Pressemitteilung der Stadtratsfraktion: Einrichtung der Stelle eines Behindertenbeauftragten

Die Fraktion DIE LINKE unterstützt die Empfehlung des städtischen Inklusionsbeirats schnellstmöglich die seit der Pensionierung von Herrn Wildt nur kommissarisch besetzte Stelle eines Behindertenbeauftragten als hauptamtliche Stelle in Vollzeit auszuschreiben. Die von der Vorsitzenden des Inklusionsbeirats aufgeführten Aufgabenfelder lassen, unserer Meinung nach, nichts anderes zu.

In Anbetracht der Situation von physisch und kognitiv beeinträchtigten Menschen in Kaiserslautern, die durch die derzeitige Lage noch verschärft wird, ist zu prüfen, ob für die Beratung Behinderter und die Geschäftsführung des, in seiner Arbeit stark beeinträchtigten Inklusionsbeirats eine Zwischenlösung in Form der Abstellung einer Person aus der Stadtverwaltung allein für diesen Arbeitsbereich möglich ist.

Darüber hinaus braucht der Inklusionsbeirat dringend eine eigene Seite auf der Homepage der Stadt um für Betroffene als Ansprechpartner sichtbar zu sein.

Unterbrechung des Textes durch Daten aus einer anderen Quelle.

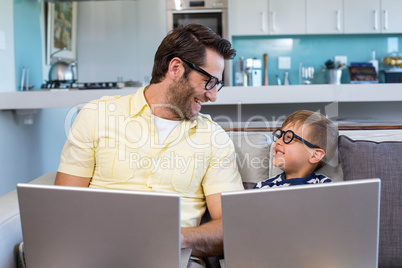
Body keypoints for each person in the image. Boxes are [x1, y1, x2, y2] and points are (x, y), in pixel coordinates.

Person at [55, 24, 244, 266]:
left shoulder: (213, 138)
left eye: (218, 85)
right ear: (176, 68)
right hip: (99, 257)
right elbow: (62, 206)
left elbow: (232, 227)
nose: (213, 95)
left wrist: (178, 238)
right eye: (209, 81)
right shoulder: (96, 115)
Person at [254, 110, 338, 189]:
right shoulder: (263, 187)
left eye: (289, 137)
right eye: (279, 136)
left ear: (315, 155)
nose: (278, 141)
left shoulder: (324, 186)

Wir beziehen uns mit unserer Stellungnahme auf die Pressemitteilung des Inklusionsbeirats vom 17.03.2020.

In diesem Zusammenhang möchten wir daran erinnern, dass die Stadt Kaiserslautern der „Erklärung von Barcelona“ aus dem Jahre 1995 beigetreten ist und sich damit den weitreichenden Forderungen zur Partizipation und Gleichstellung von beeinträchtigten Menschen verpflichtet hat.